Image brightness histogram#
We will compute a histogram that captures the distribution of pixel brightness in an RGB image. The algorithm:
Reads image data in channel-height-width format.
Converts RGB values to grayscale brightness.
Maps brightness to a histogram bin.
Atomically increments the corresponding bin counter.
Kernel implementation#
__global__ void calculateHistogram(float* imageData, int* histogram,
int width, int height,
int channels, int numBins)
{
int x = blockIdx.x * blockDim.x + threadIdx.x;
int y = blockIdx.y * blockDim.y + threadIdx.y;
if (x >= width || y >= height)
return;
int idx = (y * width + x) * channels;
float brightness = 0.0f;
for (int c = 0; c < channels; ++c)
brightness += imageData[idx + c];
brightness /= channels; // Normalize to [0, 1]
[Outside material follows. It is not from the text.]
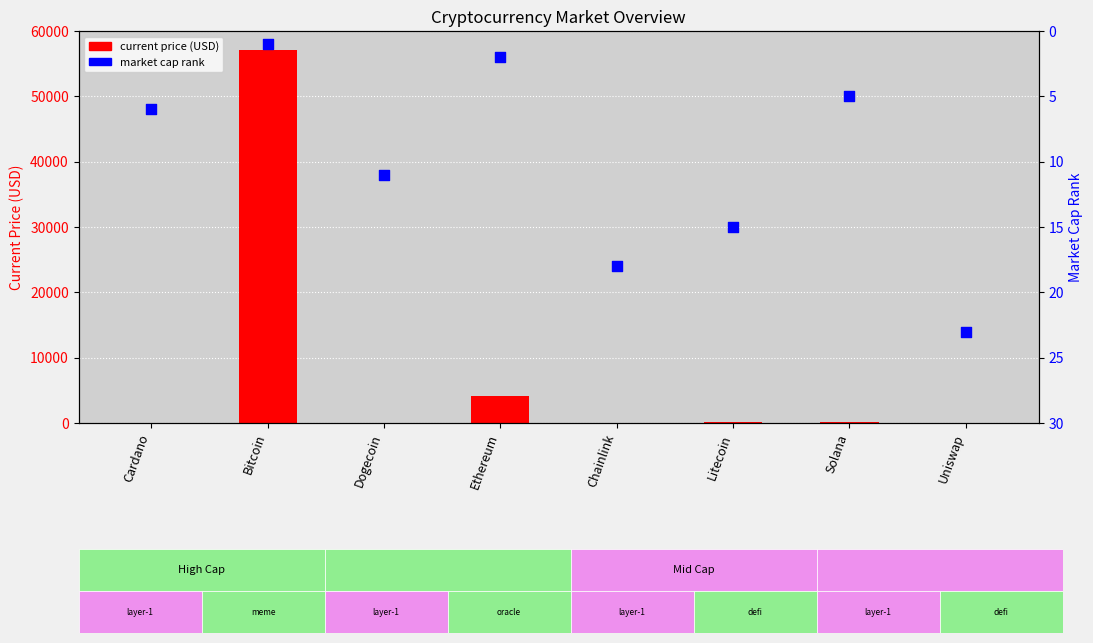

At how many categories does at least one series exceed 22894?

1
int bin = static_cast<int>(brightness * numBins);
// Atomic increment to avoid race conditions
atomicAdd(&histogram[bin], 1);
}
Thread identification#
Each thread computes one pixel’s contribution using its 2D thread and block indices:
int x = blockIdx.x * blockDim.x + threadIdx.x;
int y = blockIdx.y * blockDim.y + threadIdx.y;
This mapping provides a 1:1 correspondence between threads and pixels, making the computation naturally parallel.
Brightness computation#
Each pixel’s brightness is computed as the arithmetic mean of its RGB channels:
This value is then normalized to [0, 1] and mapped to one of numBins histogram intervals.
Safe histogram update#
The key step is:
atomicAdd(&histogram[bin], 1);
This ensures that even if thousands of threads map to the same bin, each increment is serialized correctly, maintaining an accurate bin count.
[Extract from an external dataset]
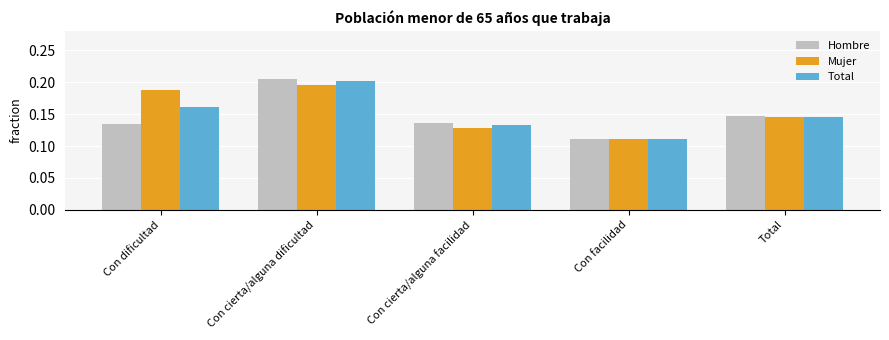

What is the total value across all series at Con cierta/alguna dificultad?

0.6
Performance characteristics#
Benefits#
Correctness under parallel updates: Ensures race-free accumulation.
Simplified synchronization: No explicit locks or barriers needed.
Hardware-level efficiency: Implemented directly in the GPU memory subsystem.
Limitations#
While atomic operations guarantee correctness, they can serialize execution when multiple threads target the same memory address. This causes contention and reduces effective parallelism.
Typical performance degradation sources include:
Hot bins: When many pixels fall into a small subset of bins.
Global memory atomics: Global memory atomics are slower than shared memory atomics due to higher access latency.
Warp serialization: Threads within a warp waiting for the same atomic target serialize.
Best practices#
Apply atomic operations only where necessary
Atomic instructions serialize access to a memory location and use can diminish SIMT parallel efficiency and increase warp stalls. Restrict atomic usage to code paths where data races cannot be eliminated through algorithmic restructuring.
Minimize contention
High contention on a single address or a small set of addresses leads to serialization. Distribute writes across independent memory locations.
Leverage shared memory
Use fast, low-latency shared memory to aggregate partial results within a block before issuing a single atomic update to global memory.
Validate correctness
Validate the numerical and logical correctness of GPU kernels by comparing against single-threaded or deterministic multi-threaded CPU baselines.
Profile regularly
GPU performance is highly sensitive to thread divergence, memory-access patterns, and workload distribution. Regularly use profiling tools such as rocprofv3 or ROCm compute profiler to examine warp-level execution efficiency, memory-coalescing behavior, occupancy, and atomic throughput bottlenecks.
Conclusion#
Atomic operations provide a low-level synchronization mechanism that allows
correct and deterministic parallel updates to shared data structures. In the
histogram example, atomicAdd() ensures that all threads safely
contribute to their corresponding bins, preventing race conditions.
While atomics incur some serialization overhead, they are indispensable for algorithms that require concurrent accumulation or counting. By applying techniques like privatization and reduction, developers can achieve both correctness and high performance on modern GPUs.
Atomic operations form the foundation for more advanced synchronization patterns, including parallel reductions, prefix sums, and graph traversal, and are essential for developing scalable, data-parallel GPU algorithms.